Editor's note: Tat-Tuesday is a weekly series that features students around campus and their tattoos.

Annie Ratner

Business sophomore Annie Ratner’s parents raised her on the Beatles, always introducing her to new songs from the British rock band. When she was about 8 years old, she first heard “Here Comes the Sun” and developed an immediate connection to it.

“We were on a family trip driving through Yellowstone National Park, and the song came on the radio for the first time,” Ratner said. “It’s just so pretty and so calming. Whenever I hear it now it reminds me of a peaceful time.”

But for Ratner, the lyrics have a deeper meaning. After going through hard times, they serve as a reminder of her childhood and the person who always stands by her.

“I got it with my mom, and hers says, ‘It’s alright,’” Ratner said. “It’s a little nod to rough times I’ve been through, and my mom helped me through that.”

While battling mental illness, Ratner isolated herself from the world, but her mother helped her shine once more.

“It’s kind of impossible to describe our relationship,” Ratner said. “It just feels amazing to have your mom there as your rock.”

Kaysie Logan

History sophomore Kaysie Logan believes her ex-boyfriend introduced color to her life, opening her eyes to food and movies she’d never even tried before. Her “Spirited Away” tattoo, while definitely motivated by a love of the film, also reminds her of this moment in time.

“I’d never watched anime before, and he showed me anime and all of these movies,” Logan said. “This is from ‘Spirited Away’ by Hayao Miyazaki, and his name is No-Face.”

Even though they’ve gone their separate ways, Logan said she has no regrets. 

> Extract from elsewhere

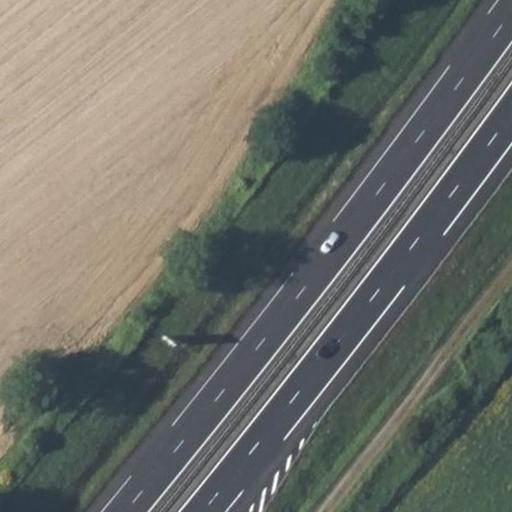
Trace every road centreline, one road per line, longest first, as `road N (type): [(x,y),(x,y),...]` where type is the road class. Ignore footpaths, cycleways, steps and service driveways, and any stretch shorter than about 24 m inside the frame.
road 1 (motorway): [(511,12),(125,511)]
road 2 (motorway): [(203,511),(511,113)]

“It signified this time in my life where a really important person showed me a lot of color in the world,” she said. “It’s more color, beauty, flavor; everything seems so much more vibrant.”

Brant Hudgins

Not everything is as bad as it may seem, and advertising sophomore Brant Hudgins relies on this adage daily. His tattoo of The Primrose Triangle, an optical illusion, represents the better days ahead to him. 

“Even though I might not be able to see a happier time, it is out there ahead of me,” Hudgins said. “It’s my reminder that I’m always being watched over.”

One of Hudgins’ closest friends had a difficult experience with drugs, and he said it was one of the hardest times in his life. The tattoo reminds him of what he’s overcome.

When Hudgins’ parents found out about the tattoo, they kicked him out of his home for a week and his mother refused to talk to him. Despite all this hardship, Hudgins still has no regrets about his decision.

“I love it. I think it’s representative of who I am,” Hudgins said. “As soon as I can, I want to get a sleeve on my entire arm.”